Aún no amanece. Es esa hora en la que, como una promesa, se asoma el nuevo día, pero apenas como un anuncio. Me encanta la puesta en escena. Me abrazo y me digo ¡Feliz cumpleaños!
En efecto, lo primero que hago este día en que cumplo 63 años es mirar el amanecer, preparar un café y sentarme a escribir. Una gran manera de celebrar, ¿no cree?
Escribo artículos hace 30 años. Es decir, casi la mitad de mi vida. Algunas veces con la constancia de quien construye su casa y, otras, con la de quien camina en la playa y se detiene a mirar un poco por aquí y a recoger un caracolito por allá.
Escribo para compartir mis ideas, mis reflexiones, mis experiencias; para reír, enojarme o llorar con quienes, imagino, están al otro de la mesa, y me “escuchan” paciente y amorosamente.
Escribo también para mí, en cuadernos; lo mismo para no olvidar acontecimientos que me son importantes, que para acomodar sentimientos y emociones que dan vueltas en mi corazón y no me dejan en paz hasta encontrar su casa en mis letras.
Es un regalo. Vivir, desde luego.

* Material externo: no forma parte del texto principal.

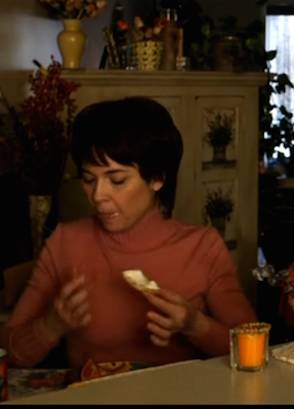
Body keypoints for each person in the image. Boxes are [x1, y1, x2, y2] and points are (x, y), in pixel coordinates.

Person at [1, 97, 257, 371]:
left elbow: (252, 349)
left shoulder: (202, 247)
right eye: (89, 179)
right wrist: (50, 326)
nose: (98, 195)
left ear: (157, 178)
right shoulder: (66, 242)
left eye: (117, 180)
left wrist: (195, 325)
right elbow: (9, 351)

Pero poder escribir lo que vivo, también.
Soy una mujer en un lugar, un tiempo y un espacio en el que serlo implica desafíos y riesgos; pero también oportunidades con las que mis ancestras sólo soñaron.
Pertenezco a una generación que ha tenido sitio en primera fila para ver y adaptarse a las innovaciones tecnológicas.
Pasé de utilizar un mimeógrafo mecánico (el bisabuelo de una fotocopiadora) al Internet. De los discos de vinilo de 45 revoluciones a Spotify. De los teléfonos de disco a los celulares que sirven para mil cosas, incluso para hacer llamadas telefónicas.
Y también pertenezco a una generación de mujeres que ha atestiguado y participado en muchas innovaciones éticas y morales para las mujeres.
Vi a mi abuela abrirse camino a duras penas como una mujer divorciada que se decía viuda, porque eso no la desprestigiaba en la sociedad de su tiempo.
Vi a mi madre, pedirnos permiso -hija e hijos incluidos- para trabajar fuera de casa, porque estaba deprimida.
¿Cuál depresión? Esa que ahogaba a millones de mujeres, y que Betty Friedan llamó “el problema sin nombre”, que conceptualizó lo suficiente para explicar que eran las exigencias legales, sociales y culturales que impedían que una mujer buscara realización fuera de casa.
Con ironía decía: ¿Quién no puede sentirse realizada mientras friega el piso de la cocina o lava la estufa?
Y yo fui a la Universidad, encontré respuestas y una nueva ética y moral en el feminismo.
Las desigualdades por ser mujer a veces me aplastaron; pero el feminismo espera a que estés lista, porque una vez que entras por esa puerta no hay marcha atrás. Pasé de ser rebelde sin causa a ser rebelde con causa.
Orgullosamente feminista fui transformando mis condiciones personales y, desde mi trabajo como periodista y capacitadora, he apoyado o contribuido al cambio de las condiciones y posiciones sociales de otras mujeres.
Forjé alas en mi hija, al punto que vuela -metafórica y literalmente- más lejos y mejor de lo que ninguna de sus ancestras lo hizo.
Así que estoy feliz de amanecer con este día. Feliz de comenzarlo escribiendo. Feliz de ser lo que soy y hacer lo que hago. Feliz de compartirlo con usted. ¡Feliz cumpleaños a mí!